Patrol of college campus on foot and in college vehicle; report infractions of rules and regulations; supervise, direct and regulate traffic and parking; assist in investigations; report problems, injuries, or conditions which may endanger health and safety; check building security; assist police and fire agencies during emergencies; perform Gate House service on a rotational basis.

*Marginal Duties:*

PHYSICAL REQUIREMENTS Must be capable of lifting 75 lbs. Must have sufficient strength and endurance to restrain or suppress an aggressor. Must have the ability to ascend or descend stairs without limitations. Must be capable of running one mile in performing security tasks, such as an emergency response.

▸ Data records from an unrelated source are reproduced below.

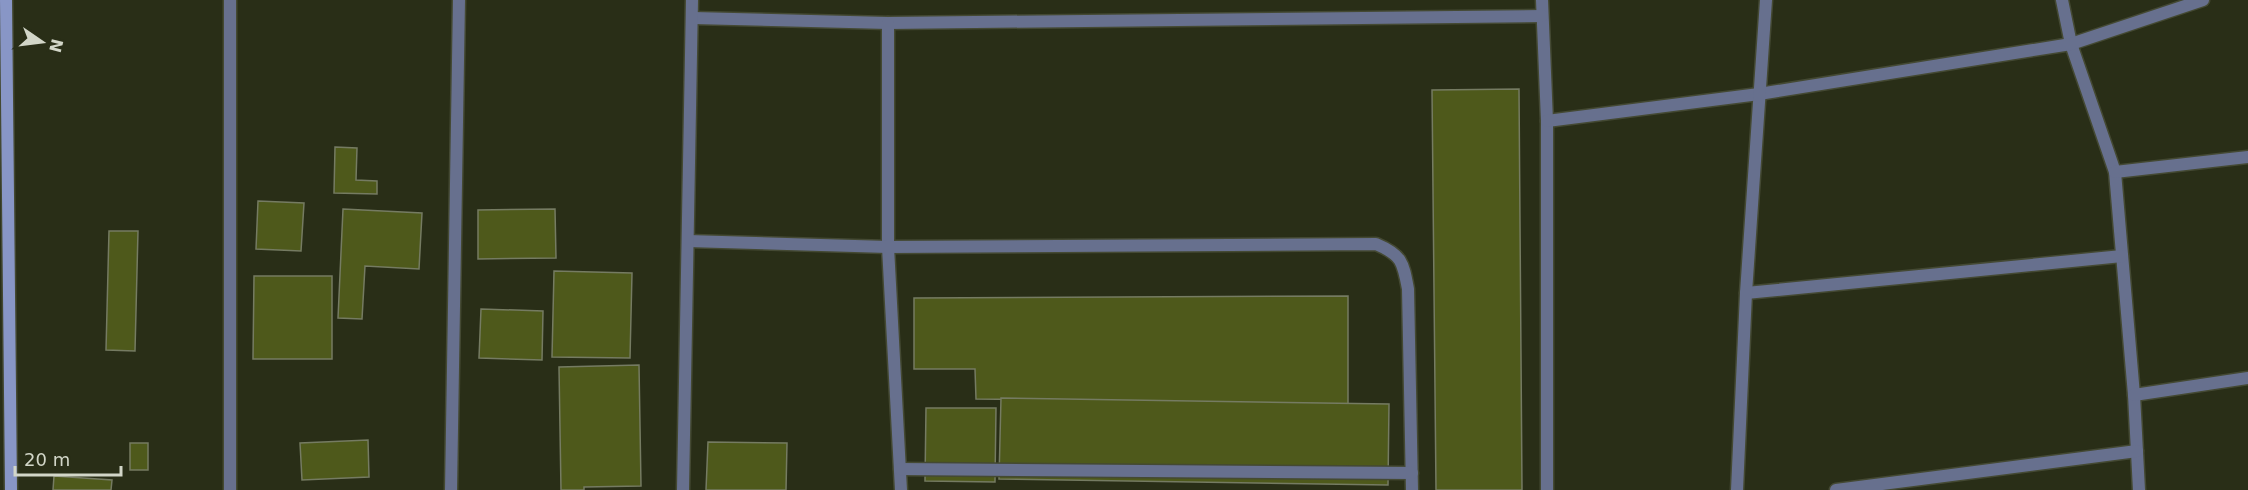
<svg xmlns="http://www.w3.org/2000/svg" width="2248" height="490" font-family="'DejaVu Sans',sans-serif">
	<style>
		.building { fill: #4e591b; stroke: #757b62; stroke-width: 1.5 }
		.lines { fill: none; stroke-linecap: round; stroke-linejoin: round }
		.street-casing { stroke: #444933; stroke-width: 15 }
		.secondary-casing { stroke: #444933; stroke-width: 15 }
		.street { stroke: #67708e; stroke-width: 12 }
		.secondary { stroke: #8896c6; stroke-width: 12 }
	</style>
	<rect width="100%" height="100%" fill="#292e17"/>
	<g class="building">
		<polygon points="1519,89 1522,490 1436,490 1432,90"/>
		<polygon points="335,147 357,148 356,180 377,181 377,194 334,193"/>
		<polygon points="258,201 304,203 301,251 256,249"/>
		<polygon points="343,209 422,213 419,269 365,266 362,319 338,318"/>
		<polygon points="555,209 556,258 478,259 478,210"/>
		<polygon points="109,231 138,231 135,351 106,350"/>
		<polygon points="554,271 632,273 630,358 552,357"/>
		<polygon points="254,276 332,276 332,359 253,359"/>
		<polygon points="1348,296 1348,404 976,399 975,369 914,369 914,298"/>
		<polygon points="481,309 543,311 542,360 479,358"/>
		<polygon points="639,365 641,486 584,487 584,490 561,490 559,367"/>
		<polygon points="1001,398 1389,404 1388,485 999,479"/>
		<polygon points="926,408 996,408 995,482 925,481"/>
		<polygon points="368,440 369,477 302,480 300,443"/>
		<polygon points="708,442 787,443 786,490 706,490"/>
		<rect x="130" y="443" width="18" height="27"/>
		<polygon points="54,476 112,480 111,490 53,490"/>
	</g>
	<g class="lines">
		<defs>
			<g id="street">
				<polyline points="1542,0 1547,121 1547,490"/>
				<polyline points="2062,0 2071,44 2115,172 2134,395 2139,490"/>
				<polyline points="693,18 888,23 1542,16"/>
				<polyline points="888,23 888,247 901,490"/>
				<polyline points="1547,121 1759,94 2071,44 2203,0"/>
				<polyline points="2115,172 2248,157"/>
				<path d="M688,241l200,6 488,-3c26,11 27,18 32,45l4,201"/>
				<polyline points="1746,293 2122,256"/>
				<polyline points="2134,395 2248,378"/>
				<polyline points="900,469 1412,473"/>
				<polyline points="230,490 230,0"/>
				<polyline points="451,490 459,0"/>
				<polyline points="683,490 692,0"/>
				<polyline points="1737,490 1746,293 1766,0"/>
				<polyline points="1836,490 2137,451"/>
			</g>
			<polyline id="secondary" points="6,0 11,490"/>
		</defs>
		<use href="#street" class="street-casing"/>
		<use href="#secondary" class="secondary-casing"/>
		<use href="#street" class="street"/>
		<use href="#secondary" class="secondary"/>
	</g>
	<g transform="translate(42 42) rotate(104)" stroke="#292e17" stroke-width="4.5" paint-order="stroke">
	<path d="M0-4.5L10 22L0 15L-10 22Z" fill="#d2d6c8"/>
	<text y="-9" font-size="16" font-weight="bold" text-anchor="middle" fill="#d2d6c8">N</text>
	</g>
	<path d="M15 466v9h106v-9" fill="none" stroke="#d2d6c8" stroke-width="3"/>
	<text x="24" y="466" font-size="18" fill="#d2d6c8" stroke="#292e17" stroke-width="4.5" paint-order="stroke">20 m</text>
</svg>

*Education and Experience Required:*

Associate's degree in law enforcement from an accredited institution and/or equivalent law enforcement or security experience required. Must hold a valid driver's license and be able to operate a vehicle and patrol the campus. Must successfully complete criminal background clearance, psychological testing, physical agility testing, and pre-employment physical. Availability to work all shifts, if needed.

*Physical Demands:*

Sitting in a normal seated position for extended periods of time
Reaching by extending hand(s) or arm(s) in any direction
Finger dexterity required to manipulate objects with fingers rather than with whole hand(s) or arm(s), for example, using a keyboard
Communication skills using the spoken word
Ability to see within normal parameters
Ability to hear within normal range
Ability to move about
*Union Status:* Union

*Application Information*
Contact:
Human Resources
Providence College

Online App. Form:
https://careers.providence.edu


----------



## Foxy85 (Mar 29, 2006)

Anyone have any additional information on this job? Over time, morale, benefits etc?

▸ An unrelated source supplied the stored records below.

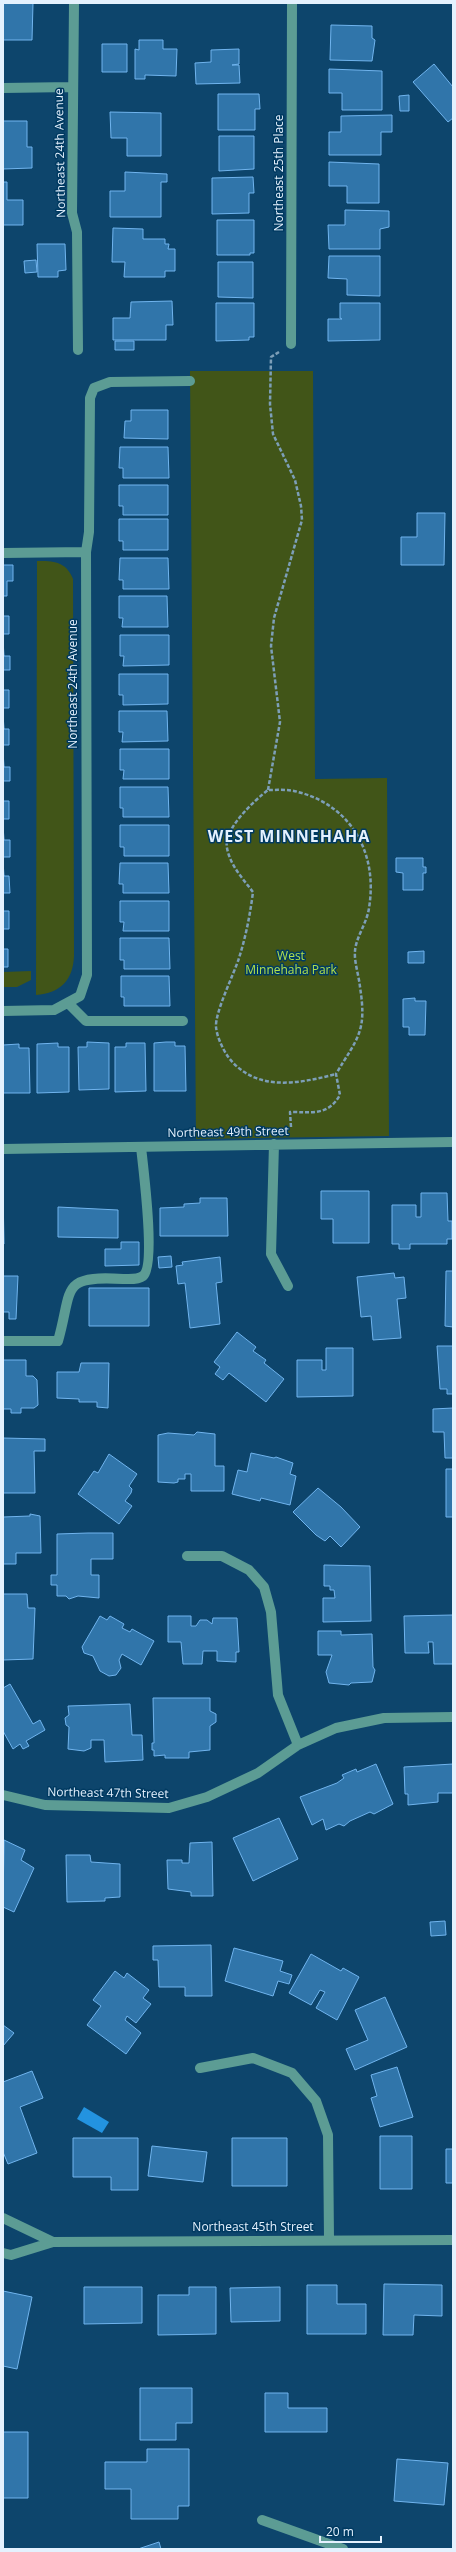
<svg xmlns="http://www.w3.org/2000/svg" width="456" height="2552" font-family="'Open Sans',sans-serif">
<rect width="100%" height="100%" fill="#0d456c"/>
<!-- green -->
<path fill="#415518" d="M190 371H313L315 779 387 778 389 1136 196 1139Z
M37 561C53 561 66 561 73 579L74 956C73 980 61 993 36 995Z
M31 971V980L17 987H3V972Z"/>
<!-- water -->
<path fill="#2393e0" d="M84 2107 109 2122 102 2133 77 2119Z"/>
<!-- building -->
<path fill="#3075aa" stroke="#70b4ee" d="M3 3H33L32 40H3Z
M331 25 372 26V38L375 40 372 61 330 60Z
M139 40H163V49H177L176 76 145 75V79H135V49L139 50Z
M102 44H127V72H102Z
M239 49V64L232 65H239L240 83 196 84 195 63 211 62V50Z
M434 64 453 87V118L448 122 413 82Z
M329 69 382 71V110H342V93H329Z
M218 94H259L260 109H255V130H218Z
M409 95V111H400L399 96Z
M110 112 161 113V156H127V138H111Z
M392 115V132H381V155H329V132H341V116Z
M3 121H27V147H32V168L3 169Z
M219 136H254V169L219 171Z
M329 162 379 164V203H347V186H329Z
M125 172 167 174V182H161V217H110V191H125Z
M253 177 254 193H249V213L212 214V178Z
M3 182H7V200H23V225H3Z
M345 210 389 211V227L380 229V249H329L328 225H345Z
M217 220H254V253H250V255H217Z
M113 228 143 229V239H165V244H169L168 249H175V271H165V277H124L125 262H112Z
M37 244H65L66 270 58 271V277H38Z
M329 256H380V296L347 295V279L328 278Z
M36 260 37 272 25 273 24 261Z
M218 262H253V298L218 297Z
M172 301 173 325H166V340H113V318H130L131 302Z
M216 303H254V337H249V340L216 341Z
M340 303H380V340L328 341V319H342L340 318Z
M115 341H134V350H115Z
M131 410H168V439L124 438 125 421H131Z
M120 447H168L169 478H123V468H119Z
M119 485H168V515H123V506H119Z
M417 513H445L444 565H401V537H417Z
M119 519H168V550H123V541H119Z
M120 558H168L169 589H123V580H119Z
M3 565H13V581H7V596H3Z
M119 596H167L168 627H122L123 618H119Z
M3 616H9V634H3Z
M120 635H169V665L123 666 124 656H120Z
M3 640 4 656H10V670H3Z
M119 674H168V704L123 705V695H119Z
M3 690H9V708H3Z
M119 711H167L168 741 122 742 123 732H119Z
M3 714 4 729H9V745H3Z
M120 749H169V779H123L124 770H120Z
M3 751 4 767H10V781H3Z
M120 787H168L169 817H123V808H120Z
M3 801H9V819H3Z
M3 825 4 840H10V857H3Z
M120 825H169V856H124V847H120Z
M396 858H423V867H426V873H423V890H403V873L396 872Z
M3 861 4 876H9L10 893H3Z
M120 863H168L169 893H123V884H119Z
M120 901H169V931H123L124 922H120Z
M3 911H9V929H3Z
M3 935V949H8V967H3Z
M120 938H169L170 969H124V960H120Z
M424 951V963H408V952Z
M121 976H169L170 1006H124V997H121Z
M415 998V1001H426L425 1035H409V1027H403V999Z
M87 1042 109 1043V1089L79 1090 78 1047H87Z
M166 1042H175V1046H185L186 1091H154V1043Z
M58 1043V1047H69V1092L37 1093V1044Z
M126 1043H145L146 1091 115 1092V1047H126Z
M19 1044V1048H29L30 1093H3V1045Z
M3 1191 4 1244H3Z
M321 1191H369V1243H333V1219H321Z
M421 1193H447L448 1221H452V1239H447V1244H410V1249H399V1244H392V1205H416V1217H421Z
M200 1198H227L228 1236H160V1208L184 1207V1204L200 1203Z
M58 1207 118 1210V1238L58 1237Z
M121 1242H139V1265L105 1266V1249H121Z
M171 1256 172 1267 159 1268 158 1257Z
M220 1257 222 1282 216 1283 220 1324 190 1328 185 1283 178 1284 176 1266 183 1265 182 1262Z
M446 1271H453V1327L445 1326Z
M394 1273 395 1278 404 1277 406 1298 397 1299 401 1338 373 1340 371 1316 361 1317 357 1277Z
M3 1276H18L16 1319H9V1312H3Z
M89 1288H149V1326H89Z
M237 1332 256 1347 253 1351 266 1360 264 1363 284 1379 266 1402 229 1373 223 1380 215 1374 220 1367 214 1362Z
M437 1346H453V1394H447V1389H440Z
M326 1348H353V1396L297 1397V1360H322V1370H326Z
M3 1360H26V1376H33L37 1380 38 1405 34 1408H21V1413H11V1409H3Z
M81 1363H109L108 1408 97 1407V1402H79V1399L57 1398V1372H79Z
M453 1408V1458H445L444 1432H433V1409Z
M197 1432 215 1434V1466H224V1491H191V1474H185V1479H178V1482L174 1483 158 1482V1435L168 1433 194 1435Z
M3 1438 45 1439V1451H34L35 1493H3Z
M251 1453 274 1458 276 1457 293 1463 290 1474 296 1476 290 1505 261 1498 260 1501 232 1494 238 1470 247 1472Z
M109 1454 137 1474 129 1486 132 1489 131 1493 125 1501 132 1506 119 1524 78 1494 94 1471 98 1473Z
M446 1469H453V1517H446Z
M318 1488 341 1507 360 1527 341 1547 330 1536 325 1541 316 1535 293 1512Z
M30 1514 40 1516 41 1553H16V1564H3V1517L30 1516Z
M88 1533H113V1559H91V1575H99V1598L78 1596 69 1599 66 1596H57V1585H51V1575H57V1534Z
M324 1565 370 1566 371 1621 323 1622V1598H335L334 1590H330V1586H324Z
M3 1594H27L28 1608H35L33 1659 3 1660Z
M453 1615V1664H434L433 1642H428L429 1653H405L404 1616Z
M100 1616 107 1620 110 1616 124 1624 122 1628 130 1632 132 1629 154 1641 141 1665 122 1654 119 1660 121 1668 116 1675 109 1676 100 1671 93 1656 84 1653 82 1647Z
M168 1616H191V1626H196L200 1620H207L212 1624 213 1618H237L239 1652H236V1662L217 1661V1651H203L202 1664H183L181 1642H168Z
M318 1631H341V1635L372 1634 373 1667 375 1670 372 1682 351 1683 349 1685 329 1683 326 1672 332 1655H318Z
M10 1684 33 1724 40 1720 45 1730 26 1741 29 1746 23 1749 20 1744 13 1749 3 1731V1688Z
M153 1698H210V1711L216 1714V1722L210 1726V1750L189 1752V1758H165V1755L154 1756V1750H152V1743H154Z
M130 1704 132 1735H142L143 1760 105 1762 104 1740H91V1748L84 1751 68 1749 69 1727 66 1725 65 1718 69 1715 68 1706Z
M376 1764 393 1804 374 1814 370 1812 350 1821 344 1826 339 1824 326 1830 323 1819 312 1825 300 1797 337 1783 344 1778 342 1775 356 1769 357 1772Z
M453 1764V1793H438V1802L408 1805V1794H405L404 1767Z
M279 1818 298 1859 253 1881 233 1838Z
M4 1840 25 1850 21 1860 34 1868 14 1912 3 1907Z
M212 1842 213 1896H191V1892L168 1889 167 1860H182V1863H189L190 1843Z
M66 1855H90L91 1862 120 1864V1897L105 1898V1901L67 1902Z
M445 1921 446 1935 431 1936 430 1922Z
M211 1945 212 1996H185V1987H159L158 1960H153V1946Z
M234 1948 283 1961 280 1971 292 1975 289 1984 278 1981 273 1996 225 1981Z
M311 1954 341 1971 343 1968 359 1977 337 2020 316 2008 325 1992 320 1990 311 2005 289 1993Z
M115 1971 124 1978 127 1973 149 1990 143 1998 151 2004 136 2023 127 2016 125 2020 141 2033 126 2054 87 2025 101 2006 93 2000Z
M385 1997 407 2047 355 2070 346 2049 368 2040 355 2010Z
M3 2025 14 2033 3 2046Z
M397 2067 413 2117 380 2127 371 2098 377 2096 371 2075Z
M32 2071 43 2098 20 2107 37 2153 8 2164 3 2152V2082Z
M380 2136H412V2189H380Z
M73 2138H138V2190H111V2177H73Z
M232 2138H287V2186H232Z
M152 2146 207 2152 203 2182 148 2176Z
M446 2149H453V2183H446Z
M384 2284 442 2285V2316L414 2315 413 2335H383Z
M307 2285H337V2304H366V2334H307Z
M84 2287H142V2323L84 2324Z
M189 2287H216V2334L158 2335V2295H189Z
M280 2287V2321L231 2322 230 2288Z
M3 2291 32 2297 17 2369 3 2366Z
M140 2388H192V2423H176V2440H140Z
M265 2393H288V2408H327V2432H265Z
M3 2432H28V2498H3Z
M147 2449H189V2506H178V2519H131V2489H105V2462H147Z
M397 2459 448 2463 444 2505 394 2501Z
M159 2542 161 2549H138Z"/>
<g fill="none" stroke-linecap="round" stroke-linejoin="round">
<!-- path -->
<path stroke="#7d9fb8" stroke-width="2.5" stroke-dasharray="4 2" stroke-linecap="butt" d="M268 790 280 722 271 646 274 618 302 520 301 506 295 480 273 434 270 404 271 357 279 352
M291 1127 290 1112C312 1112 328 1116 340 1095L336 1074C358 1037 367 1032 360 987 359 976 354 962 355 951 356 937 367 923 369 908 378 854 352 806 298 792 289 789 278 790 268 790 255 800 223 829 227 848 230 865 243 879 253 892 250 915 246 936 239 958 234 974 215 1012 216 1027 217 1037 223 1050 229 1058 256 1092 298 1084 336 1074"/>
<!-- minor -->
<path stroke="#5c9c94" stroke-width="10" d="M74 3 72 213 77 232 78 350
M3 88 72 87
M291 344 292 3
M3 553 86 552
M68 1003 86 1021H183
M3 1011 54 1010 80 996 87 975 86 552 89 532 90 398 94 388 110 382 190 381
M274 1144 271 1254 288 1286
M3 1149 453 1142
M3 1341H58C73 1289 59 1275 123 1279 129 1279 138 1280 143 1276 156 1266 143 1166 141 1147
M187 1556H222L249 1570 264 1587 271 1612 278 1695 298 1745
M3 1795 45 1805 169 1808 207 1797 258 1773 298 1745 336 1728 384 1718 453 1717
M200 2068 253 2058 292 2073 316 2101 328 2135 329 2239
M3 2218 53 2242 11 2255 3 2253
M53 2242 453 2240
M262 2520 343 2549"/>
</g>
<g text-anchor="middle" stroke-width="3" stroke-linejoin="round" paint-order="stroke">
<!-- street labels -->
<g font-size="12" fill="#e4f1fe" stroke="#003a61">
<text transform="translate(60 153) rotate(-91)" y="4">Northeast 24th Avenue</text>
<text transform="translate(279 173) rotate(-90)" y="4">Northeast 25th Place</text>
<text transform="translate(73 684) rotate(-90)" y="4">Northeast 24th Avenue</text>
<text transform="translate(228 1132) rotate(-1)" y="4">Northeast 49th Street</text>
<text transform="translate(108 1793) rotate(1)" y="4">Northeast 47th Street</text>
<text x="253" y="2231">Northeast 45th Street</text>
</g>
<!-- park labels -->
<g font-size="12" fill="#b1e04c" stroke="#003a61">
<text x="291" y="960">West<tspan x="291" dy="14">Minnehaha Park</tspan></text>
</g>
<!-- district labels -->
<g font-size="16" font-weight="bold" letter-spacing="1" fill="#e4f1fe" stroke="#003a61">
<text x="289" y="842">WEST MINNEHAHA</text>
</g>
</g>
<!-- border -->
<rect width="456" height="2552" fill="none" stroke="#e4f1fe" stroke-width="8"/>
<!-- scale -->
<path d="M320 2536v6h61v-6" fill="none" stroke="#e4f1fe" stroke-width="2"/>
<text x="326" y="2536" font-size="12" fill="#e4f1fe" stroke="#003a61" stroke-width="3" paint-order="stroke">20 m</text>
</svg>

Any help is appreciated- thanks


----------



## Kilvinsky (Jan 15, 2007)

I wish I had some info. I only post the jobs I see on line. I would like to think that the college's human resources would be able to offer some assistance. But we all know that does NOT always work.


----------



## Foxy85 (Mar 29, 2006)

Yeah - looking for more of an inside scoop and honest opinion from an actual employee, not necessarily HR bs. A buddy is applying.


----------



## 38bigblock (Nov 22, 2015)

"Finger dexterity required to manipulate objects with fingers rather than with whole hand(s) or arm(s), for example, using a keyboard"
I love when this type of thing is posted


----------